* **BRANO**:
Ma ad esse s’intrecciano, come in un diario, foto, confidenze, racconti di giornate, emozioni. Chi legge si sente parte di un mondo, di una rivoluzione che ha segnato la vita di tante e cambiato la storia per sempre. Ricordo che anch’io, fino a pochi anni fa, passavo il mio diario alle mie compagne e loro ci appuntavano pensieri e racconti e s’inserivano nelle mie confidenze affiancandoci le loro. Era uno scambio: io ricevevo qualcosa da loro, e loro qualcosa da me. Lo stesso valeva per le foto, che non mancavano mai di arricchire quelle pagine.
Così, Mia madre femminista.
Uno scambio, un dono reciproco tra chi legge e chi scrive.
Basterebbe questa sensazione di stretta e intima confidenza per confermare quel dopo, quel momento in cui mi sono resa conto che il libro mi ha cambiata.
Mi spiego meglio: il titolo di questo libro è la dichiarazione della mia genealogia di ragazza ventiseienne che prova a dirsi femminista oggi, mentre ancora osserva e prova a relazionarsi con le pratiche di tante altre donne che nella mia città, Foggia, forgiano legami e creano stimoli culturali, artistici, politici. Penso alle amiche dell’Associazione Donne in rete, alle tante donne e uomini del Circolo La merlettaia, a Katia Ricci, mia indimenticabile professoressa del liceo, che ancora oggi ispira il mio modo di significarmi donna, ad Antonietta Lelario, che mi sta insegnando l’autenticità e l’onestà dei miei pensieri.
E in particolare penso a mia madre, Lina Appiano e al legame inscindibile e primario con tutto ciò che mi ha mostrato e al suo modo di agire nel mondo rompendo gli schemi maschili e patriarcali.
I loro preziosi doni hanno rappresentato un modo per chiarire a me stessa chi ero e da dove venivo, forse mi mancava il dove andavo.
Nonostante la mia giovane età, spesso, ho avuto la paradossale sensazione di sentirmi più simile alle madri che alle figlie. L’incontro con la loro differenza, prima ancora che dai libri l’ho appresa dall’esperienza che ha segnato la mia crescita e la mia consapevolezza di donna.
Però assumere il loro punto di vista, imparare la loro pratica e agire seguendo quel modello mi pareva, a volte, inaccessibile perché, di fatto, non mio.

* **CONSEGNA**:
Puoi proseguire il brano sul libro Mia madre femminista a partire dalla sua ultima frase? I record qui sotto non hanno nulla a che vedere con il brano.

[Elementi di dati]
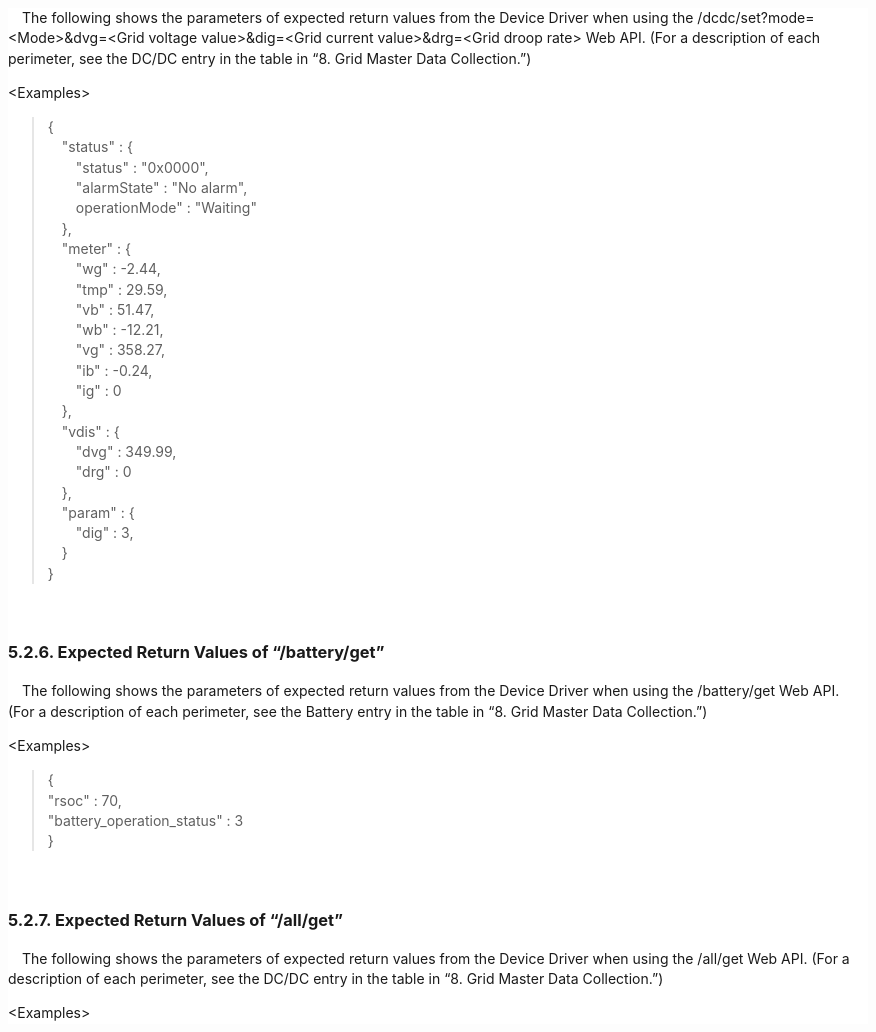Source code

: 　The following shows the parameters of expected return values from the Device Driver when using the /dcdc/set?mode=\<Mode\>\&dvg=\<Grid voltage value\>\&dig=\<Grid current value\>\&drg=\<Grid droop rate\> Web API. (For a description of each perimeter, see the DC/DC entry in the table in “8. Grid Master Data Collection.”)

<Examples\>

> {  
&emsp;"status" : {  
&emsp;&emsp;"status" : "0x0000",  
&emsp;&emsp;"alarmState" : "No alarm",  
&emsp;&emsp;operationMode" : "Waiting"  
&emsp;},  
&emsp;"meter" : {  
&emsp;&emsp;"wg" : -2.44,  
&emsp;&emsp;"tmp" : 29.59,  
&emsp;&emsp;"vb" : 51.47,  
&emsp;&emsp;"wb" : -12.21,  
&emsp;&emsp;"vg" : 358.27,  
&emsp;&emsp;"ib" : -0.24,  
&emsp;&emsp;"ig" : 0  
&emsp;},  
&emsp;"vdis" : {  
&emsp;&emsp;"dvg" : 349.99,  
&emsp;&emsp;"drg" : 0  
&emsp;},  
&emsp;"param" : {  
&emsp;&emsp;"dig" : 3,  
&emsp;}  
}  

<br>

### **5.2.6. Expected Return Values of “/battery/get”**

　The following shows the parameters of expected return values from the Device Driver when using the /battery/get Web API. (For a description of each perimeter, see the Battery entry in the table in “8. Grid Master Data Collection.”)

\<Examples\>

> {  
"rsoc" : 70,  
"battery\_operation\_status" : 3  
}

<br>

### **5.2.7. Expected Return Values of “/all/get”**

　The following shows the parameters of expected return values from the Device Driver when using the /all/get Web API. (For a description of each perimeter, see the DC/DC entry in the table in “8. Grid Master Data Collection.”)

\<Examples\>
---
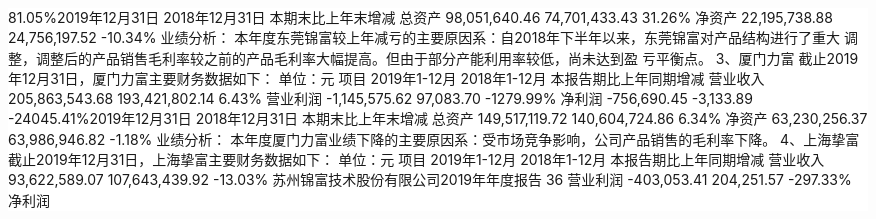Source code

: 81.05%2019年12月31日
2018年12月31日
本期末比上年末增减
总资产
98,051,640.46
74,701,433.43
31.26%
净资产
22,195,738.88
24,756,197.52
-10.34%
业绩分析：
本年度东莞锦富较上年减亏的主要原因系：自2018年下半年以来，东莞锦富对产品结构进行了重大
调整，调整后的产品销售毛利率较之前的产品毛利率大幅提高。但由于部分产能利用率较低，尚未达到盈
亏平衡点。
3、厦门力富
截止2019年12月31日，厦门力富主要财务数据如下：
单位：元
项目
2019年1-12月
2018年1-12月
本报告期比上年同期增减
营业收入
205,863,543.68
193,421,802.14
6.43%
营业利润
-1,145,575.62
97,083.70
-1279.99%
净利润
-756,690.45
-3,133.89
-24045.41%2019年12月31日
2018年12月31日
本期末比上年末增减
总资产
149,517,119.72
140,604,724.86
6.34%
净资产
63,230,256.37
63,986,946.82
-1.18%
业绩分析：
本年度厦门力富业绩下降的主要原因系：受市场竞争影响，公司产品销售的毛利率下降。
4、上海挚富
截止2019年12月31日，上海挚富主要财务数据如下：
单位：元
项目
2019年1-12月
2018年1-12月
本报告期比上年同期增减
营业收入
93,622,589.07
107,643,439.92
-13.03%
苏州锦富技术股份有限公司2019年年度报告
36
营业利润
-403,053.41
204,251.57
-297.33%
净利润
* * *
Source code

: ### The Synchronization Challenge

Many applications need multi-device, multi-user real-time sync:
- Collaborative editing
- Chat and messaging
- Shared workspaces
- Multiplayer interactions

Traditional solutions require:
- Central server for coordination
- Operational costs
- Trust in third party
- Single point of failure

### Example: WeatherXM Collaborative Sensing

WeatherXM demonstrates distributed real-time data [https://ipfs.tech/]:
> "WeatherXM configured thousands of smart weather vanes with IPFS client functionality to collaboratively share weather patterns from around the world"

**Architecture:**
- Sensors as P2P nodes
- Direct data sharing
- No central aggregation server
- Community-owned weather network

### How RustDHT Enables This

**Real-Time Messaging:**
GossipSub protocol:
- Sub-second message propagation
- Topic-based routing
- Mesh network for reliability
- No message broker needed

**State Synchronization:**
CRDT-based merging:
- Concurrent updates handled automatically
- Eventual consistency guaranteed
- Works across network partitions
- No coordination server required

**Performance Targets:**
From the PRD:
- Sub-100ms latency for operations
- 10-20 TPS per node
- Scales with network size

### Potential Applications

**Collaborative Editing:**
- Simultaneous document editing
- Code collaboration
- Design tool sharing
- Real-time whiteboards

* **RISPOSTA ATTESA**:
Spesso ho provato un pizzico di gelosia per non aver vissuto gli eventi degli anni Settanta: l’autocoscienza, scendere in piazza per la depenalizzazione dell’aborto, formare i primi collettivi di ragazze e donne, come racconta la ricca documentazione del libro. Pensavo al coraggio di quelle giovani donne, all’enormità della loro rivoluzione e sentivo crescere un senso di soggezione.
Poi, è successo che, riflettendo sulle storie descritte nei capitoli Le parole per dirlo, Noi e il nostro corpo, Le tre ghinee, mi sono collocata da una prospettiva da cui io non mi ero mai guardata: sono figlia, come lo erano le donne che si sono confidate tra quelle pagine, che hanno espresso le loro paure, la loro passione nel creare spazi di relazioni per se stesse. Ho riconosciuto loro autorità e mi sono presa la mia autorità.
Scrive Liliana Rampello: «Una relazione di questo genere si fonda sul riconoscimento che l’altra è più grande di te (non sempre per generazione), sulla capacità di ammirarla perché il suo esserci apre la stessa possibilità anche a te»[1].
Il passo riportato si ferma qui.